*SOURCE PASSAGE*

As a part of our commitment to highlighting the impacts of MTM, we are developing new approaches to improve the overall performance and accuracy of our detection model. We also want to find out to what extent mines may operate outside of their permitted boundaries. Considering these issues, we are exploring the potential of how utilizing available permit data can improve our overall detections, while also highlighting areas of concern.
Digging Into the Issues
To address the issue of identifying areas of concern, we can frame the problem around the objective: To find out where coal mines may be overstepping designated permit boundaries and to evaluate the area of overstep compared to the accepted tolerance. This complex situation involves a combination of legal, environmental, and geographical assessments:
- What are considered allowable tolerances to mining outside of a permit boundary?
- Who are the mine operators and where are the suspected facilities operating out of tolerance?
- Are the relevant permit documents up to date?
- Do the state agencies update their spatial information regularly?
Reviewing permit documentation and utilizing spatial data in concert with satellite imagery is a practical and useful method for evaluating the extent of any overstep compared to accepted tolerance, as a similar methodology was implemented in the aforementioned post-mining reforestation assessment. Because we can filter active, inactive, or another mine status, we will continue to use coal surface mine permit boundaries to bolster what we hope will become a ML pixel classification training dataset.
False Positives are an issue because they depict areas that exhibit features easily mistaken for an active surface mine. Types of false positive detections include unreclaimed sites, such as where mining activity has recently ceased, artifacts that appear in imagery despite efforts to filter them out completely, and barren landscapes, like open rock face, eroded soils, or even seasonal changes in greenness.
Shortfalls in spatial data collection are every data hunter’s nightmare and are ever-present in our world, despite modern marvels such as the Internet of Things and Software as a Service geospatially linking us all. Completeness, accuracy, and even accessibility are still very real issues that limit the ability of analysis to have trustworthy and impactful results. This is one of the biggest hurdles in conservation work, often paired with time, funding, and ground-truthing constraints.
Alas, we persevere.
Finding out the accepted overstep tolerance for each state is not so easy either. Without any standard, quantifiable limits, any surface mine detections that occur outside permitted bounds will need to be manually scrutinized. The area of overstep can be totaled and we can look for potential trends or patterns in the data. Opening lines of communication with relevant organizations and agency representatives can help bridge this knowledge gap, provided the information is available and accurate.
Maintaining data integrity is important at every step, so it’s paramount that we preserve the original data. While permit data can be sourced from a single entity — such as through the Geomine application from the United States Office of Surface Mine and Reclamation — it is better to go directly to the source, meaning we run into a lack of data standards and continuity across the board. The reasoning is that each Source Agency will have the most up-to-date records, likely with regularly scheduled updates. For example, Virginia’s Department of Energy makes daily updates to their online datastores, and mine permit data is updated regularly throughout a mine’s life cycle (Daniel Kestner, Personal Communication, Dec 2023). The Geomine data hub happens to contain Virginia’s coal surface mine permit boundaries in their composite dataset; however, during our comparison of current permit bounds to prior detections, we found a considerable gap in this data.

*ASSIGNED TASK A*
From the mining permit passage, extract the text between "Alas, we persevere." and "available and accurate.", inclusive.
The passage and the entries that follow it were drawn from unrelated sources.

*RECORDED INFORMATION*
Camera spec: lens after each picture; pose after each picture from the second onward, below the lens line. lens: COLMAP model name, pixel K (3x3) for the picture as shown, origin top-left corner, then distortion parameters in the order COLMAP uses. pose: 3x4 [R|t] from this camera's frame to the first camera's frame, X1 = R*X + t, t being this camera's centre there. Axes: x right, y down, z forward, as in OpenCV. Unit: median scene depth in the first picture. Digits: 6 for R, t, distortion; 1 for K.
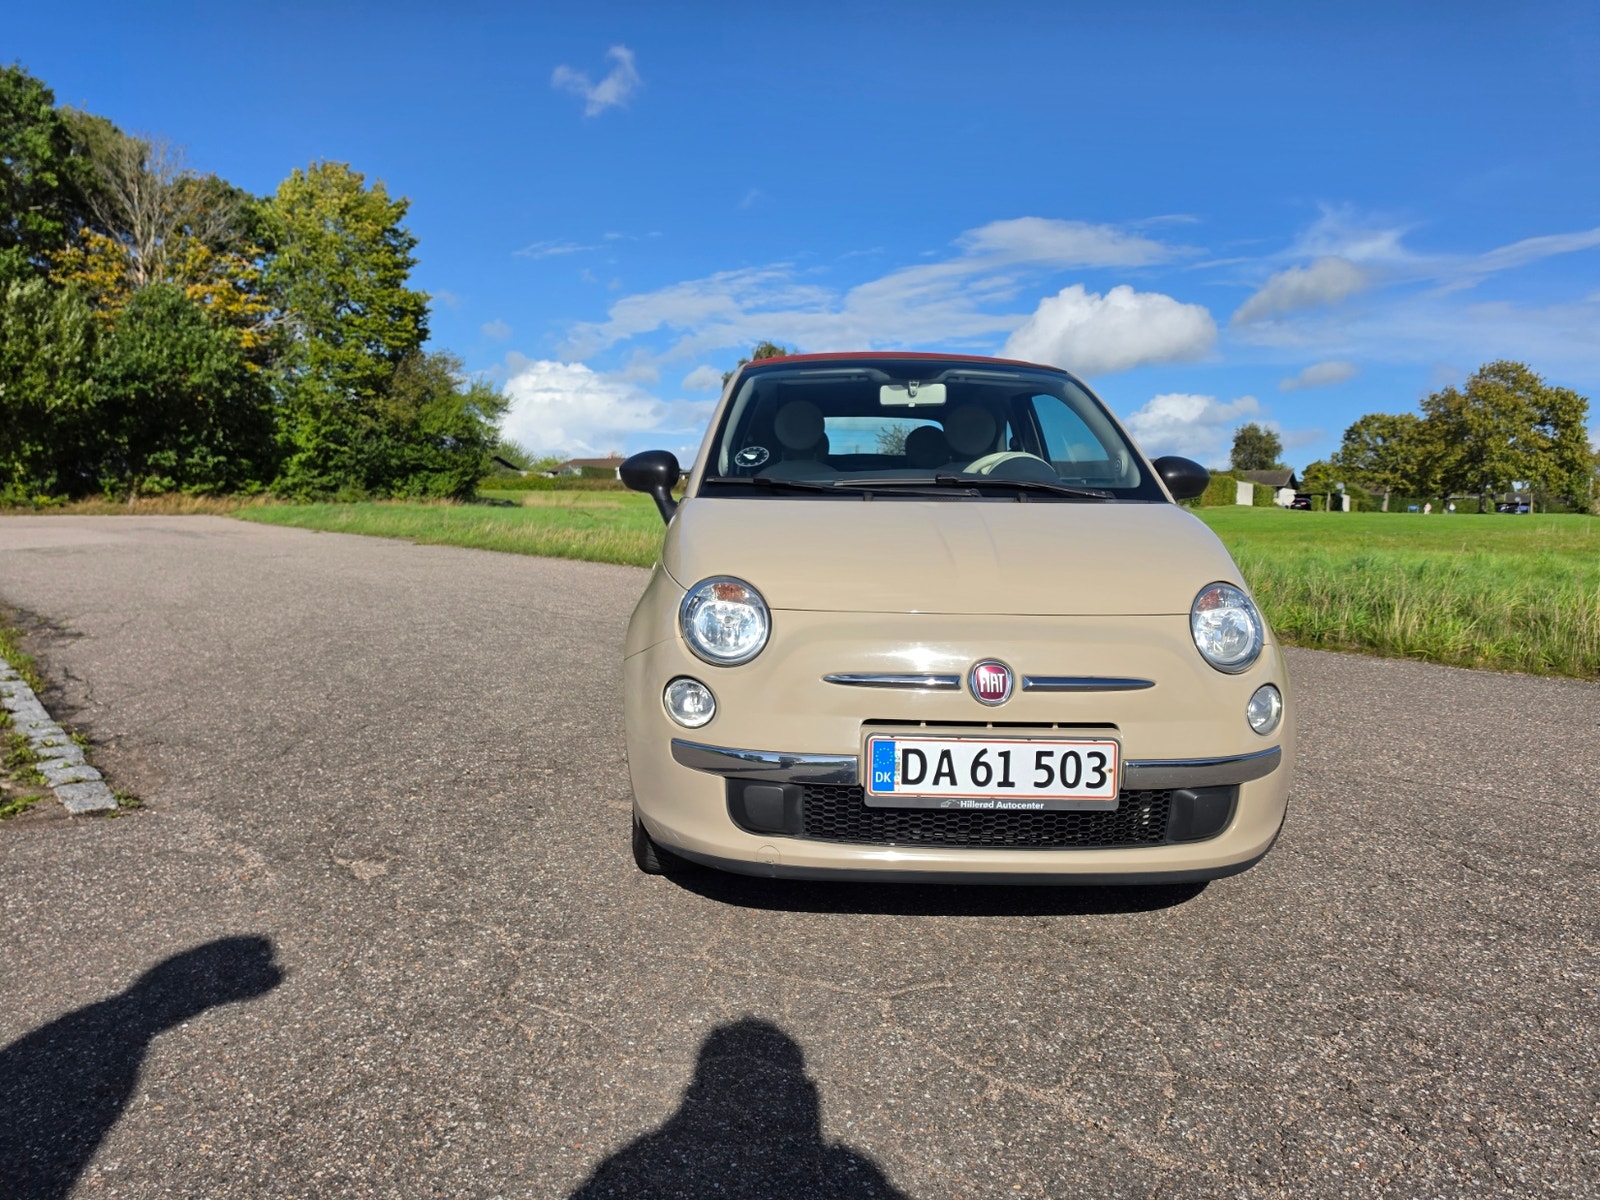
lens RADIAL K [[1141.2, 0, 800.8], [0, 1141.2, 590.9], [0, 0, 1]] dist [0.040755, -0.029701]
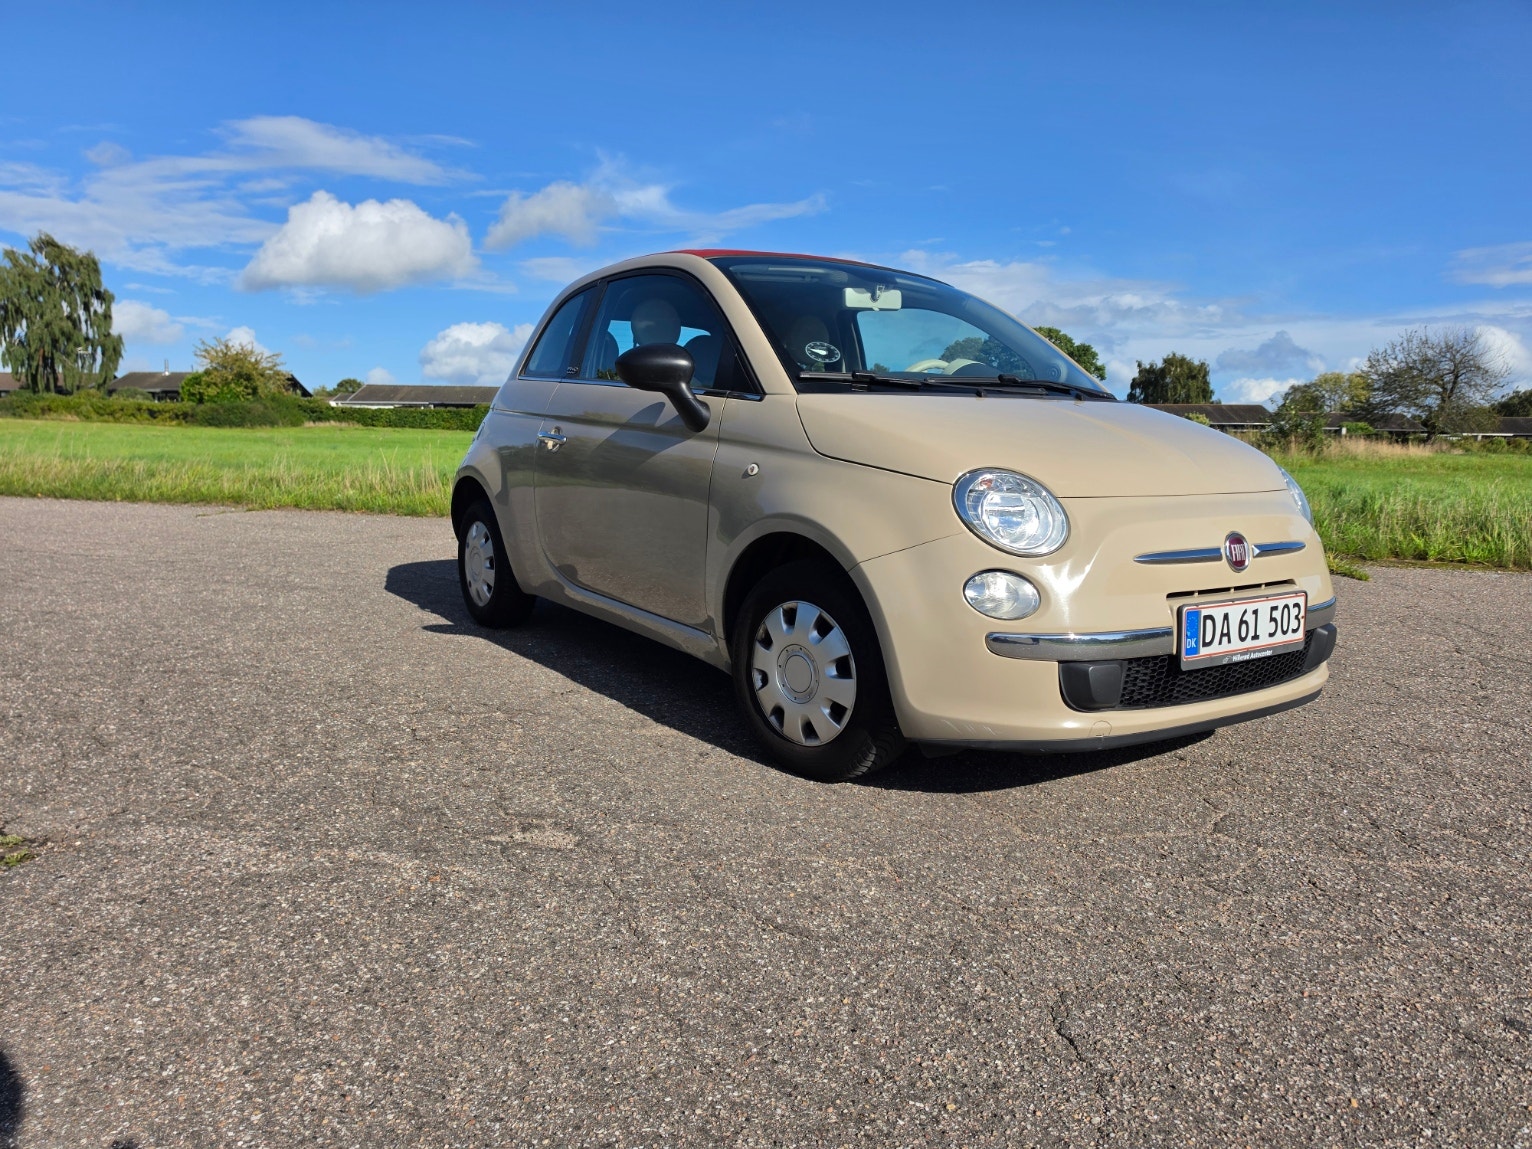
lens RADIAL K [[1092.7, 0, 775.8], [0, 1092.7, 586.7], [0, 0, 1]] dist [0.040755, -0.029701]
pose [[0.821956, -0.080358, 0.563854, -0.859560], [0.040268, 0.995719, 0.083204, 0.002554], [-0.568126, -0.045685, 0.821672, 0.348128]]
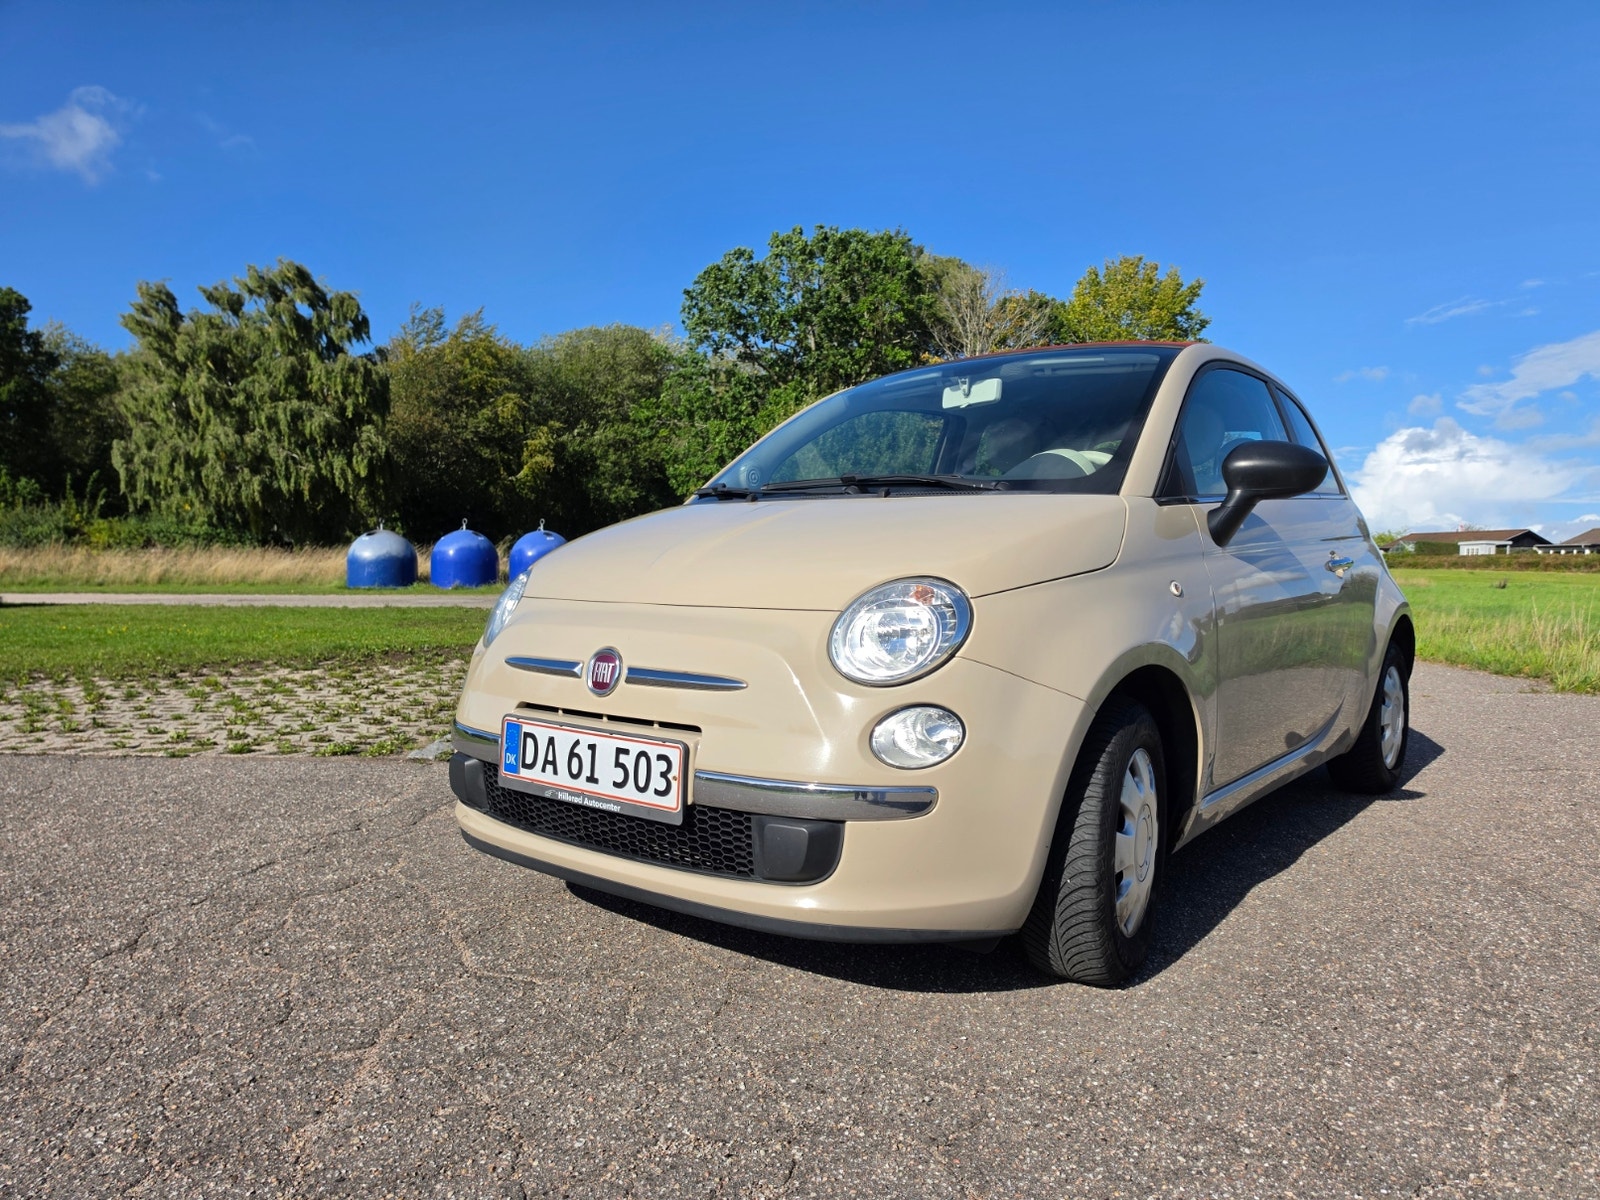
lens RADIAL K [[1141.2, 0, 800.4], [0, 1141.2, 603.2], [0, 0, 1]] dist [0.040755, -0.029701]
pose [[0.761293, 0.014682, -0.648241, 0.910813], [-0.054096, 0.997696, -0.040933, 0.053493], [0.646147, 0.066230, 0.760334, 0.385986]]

* * *

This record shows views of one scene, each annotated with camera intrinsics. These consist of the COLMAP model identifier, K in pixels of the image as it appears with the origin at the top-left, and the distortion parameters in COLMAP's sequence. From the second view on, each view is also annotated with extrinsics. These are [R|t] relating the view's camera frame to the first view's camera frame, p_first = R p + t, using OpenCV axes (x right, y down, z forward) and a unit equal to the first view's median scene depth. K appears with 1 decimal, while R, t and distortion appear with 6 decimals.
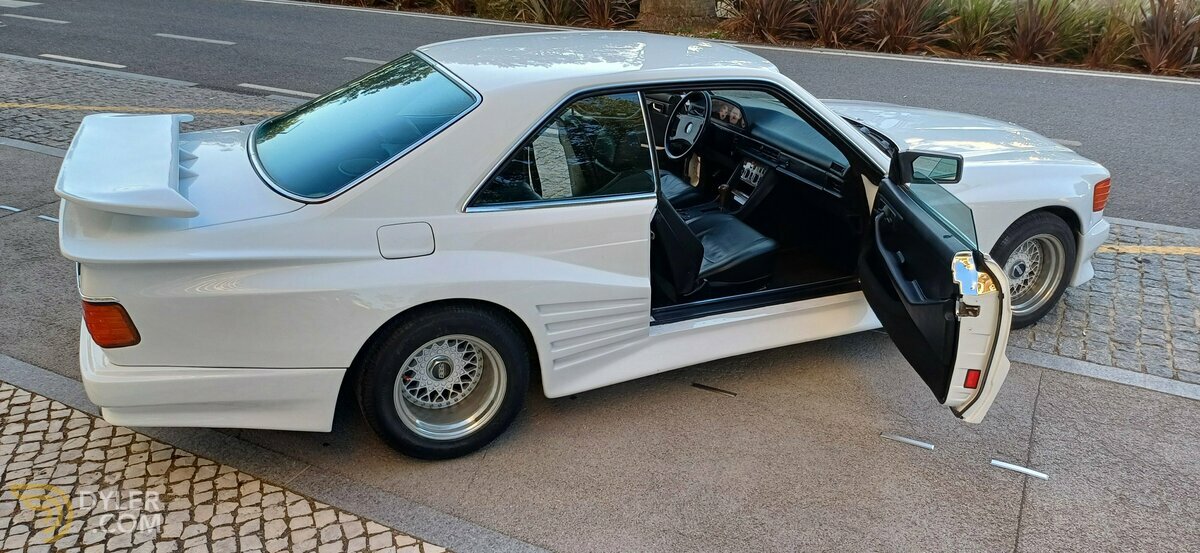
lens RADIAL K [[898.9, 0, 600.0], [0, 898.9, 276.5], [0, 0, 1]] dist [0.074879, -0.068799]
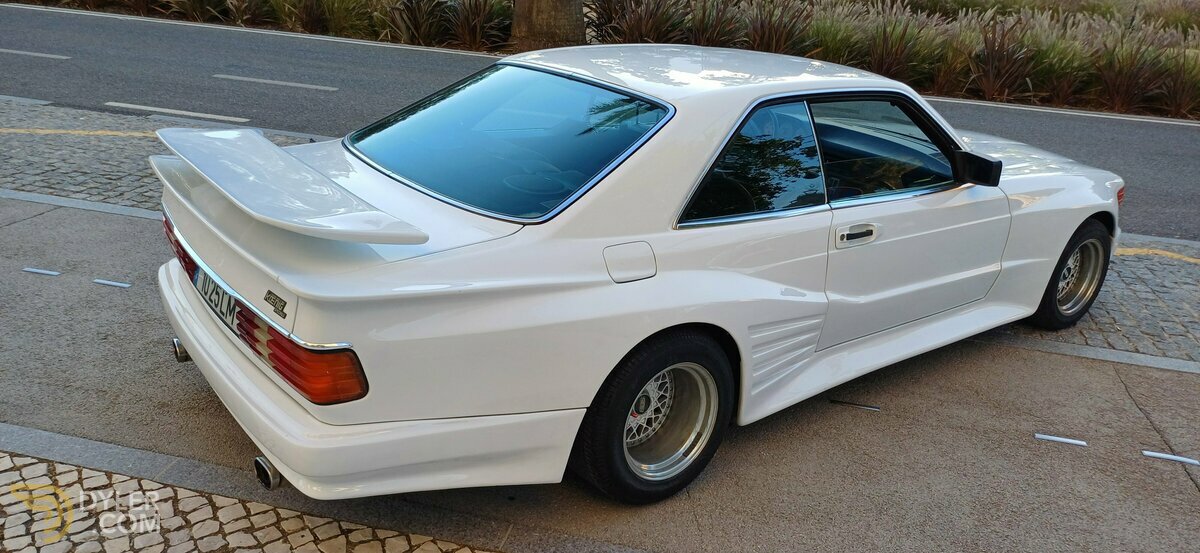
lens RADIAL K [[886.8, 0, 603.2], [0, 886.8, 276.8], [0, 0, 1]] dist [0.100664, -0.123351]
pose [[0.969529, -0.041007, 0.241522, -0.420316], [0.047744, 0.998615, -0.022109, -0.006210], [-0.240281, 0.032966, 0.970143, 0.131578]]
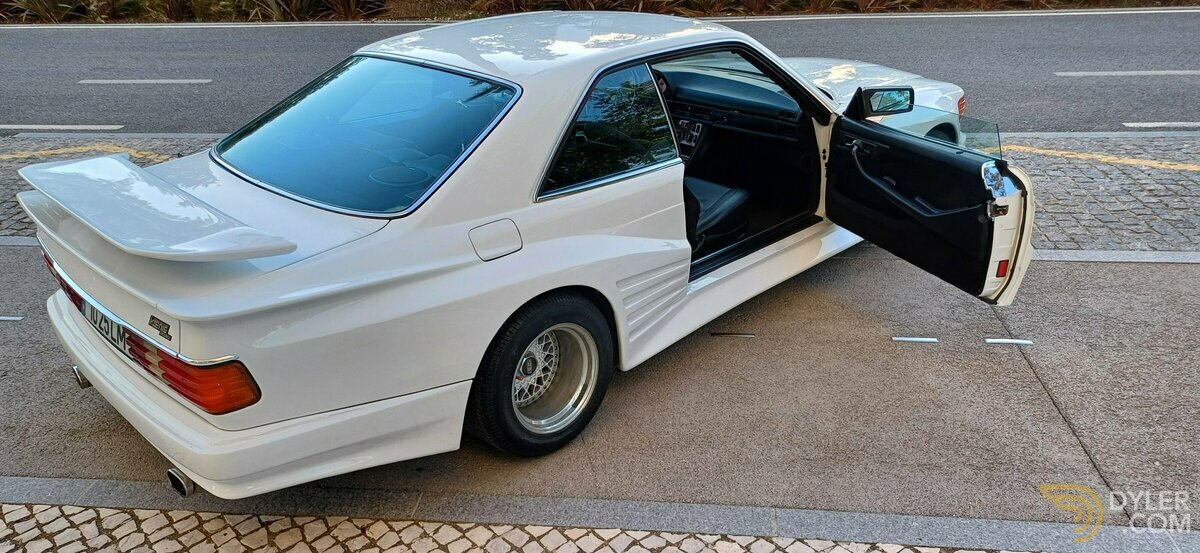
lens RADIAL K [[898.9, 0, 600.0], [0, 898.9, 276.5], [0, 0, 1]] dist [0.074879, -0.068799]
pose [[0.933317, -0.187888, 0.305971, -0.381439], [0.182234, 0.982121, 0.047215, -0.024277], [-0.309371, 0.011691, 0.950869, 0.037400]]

*ASSIGNED TASK B*
In the entries, rewrite the lines between the lines holding "This record shows" and "0.032966, 0.970143, 0.131578]]", inclusive, changing "scene" to "setting" and leaving everything else as it is. Return only those lines, without the picture lines.

*RESPONSE A*
Alas, we persevere.
Finding out the accepted overstep tolerance for each state is not so easy either. Without any standard, quantifiable limits, any surface mine detections that occur outside permitted bounds will need to be manually scrutinized. The area of overstep can be totaled and we can look for potential trends or patterns in the data. Opening lines of communication with relevant organizations and agency representatives can help bridge this knowledge gap, provided the information is available and accurate.

*RESPONSE B*
This record shows views of one setting, each annotated with camera intrinsics. These consist of the COLMAP model identifier, K in pixels of the image as it appears with the origin at the top-left, and the distortion parameters in COLMAP's sequence. From the second view on, each view is also annotated with extrinsics. These are [R|t] relating the view's camera frame to the first view's camera frame, p_first = R p + t, using OpenCV axes (x right, y down, z forward) and a unit equal to the first view's median setting depth. K appears with 1 decimal, while R, t and distortion appear with 6 decimals.
lens RADIAL K [[898.9, 0, 600.0], [0, 898.9, 276.5], [0, 0, 1]] dist [0.074879, -0.068799]
lens RADIAL K [[886.8, 0, 603.2], [0, 886.8, 276.8], [0, 0, 1]] dist [0.100664, -0.123351]
pose [[0.969529, -0.041007, 0.241522, -0.420316], [0.047744, 0.998615, -0.022109, -0.006210], [-0.240281, 0.032966, 0.970143, 0.131578]]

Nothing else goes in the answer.